Had to make an authentic ethnic recipe for a foods assignment. I chose this recipe and by golly am I glad I found this!! They were a huge hit in my household, even with my picky kids. I am going to be making a large batch and freezing them because we just cannot get enough!! Thank you! I did not change a thing, absolutely perfect the way the recipe is written!
Thank you for this great recipe. Super tasty gyoza, family loves them. I also made a gegetarian version using cabbage, carrots, shiitake mushrooms and green onion plus garlic and ginger
Great recipe. Must admit added a bit more garlic as had no ginger and admit using a Daiso dumpling maker a great investment..
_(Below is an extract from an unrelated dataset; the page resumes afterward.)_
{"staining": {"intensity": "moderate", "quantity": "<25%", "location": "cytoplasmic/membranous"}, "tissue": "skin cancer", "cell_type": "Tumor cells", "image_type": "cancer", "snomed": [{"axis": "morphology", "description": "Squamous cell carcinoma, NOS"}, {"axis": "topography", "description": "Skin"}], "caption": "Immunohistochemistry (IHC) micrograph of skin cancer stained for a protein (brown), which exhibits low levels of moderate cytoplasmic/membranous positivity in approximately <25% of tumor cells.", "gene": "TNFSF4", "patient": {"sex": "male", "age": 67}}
What is the purpose of the cornstarch in the filling?
To thicken any water left over inside, I guess so it doesn’t pop open during cooking.
I don’t see much difference between these and Chinese potstickers–my potsticker recipe is almost identical to this one. The only difference is garlic chives, hard to find here, although I do usually plant some in the spring. Lacking that, I added more garlic and finely chopped green onions. Round dumpling wrappers aren’t available in my small town, so when I get into an urban center with an Asian supermarket, I stock up–they keep almost indefinitely in the freezer, although no matter how many packages I buy, they are usually gone in 6-7 months. One of our favorite dinners is dumplings and hot sour soup which I pick up at a local restaurant for $6 a quart–I really can’t make it at home for much less, and, of course, I “doctor” it a bit. Someone asked about vegetarian version–just add chopped mushrooms and grated carrot. Subbing ground beef sounds just wrong to me–ground chicken would be a better option, IMO. My DIL, neither of us Asian, get to get together every few months to make a huge pile for dinner on the spot and then to go into our freezers
Hi Nagi,
If I wanted to make vegetarian dumplings, could i sub the pork for mushrooms? What would you suggest? I love the original version but want a veg alternative as well…
These are the best potstickers I’ve made at home. I made a huge batch and froze a bunch for later!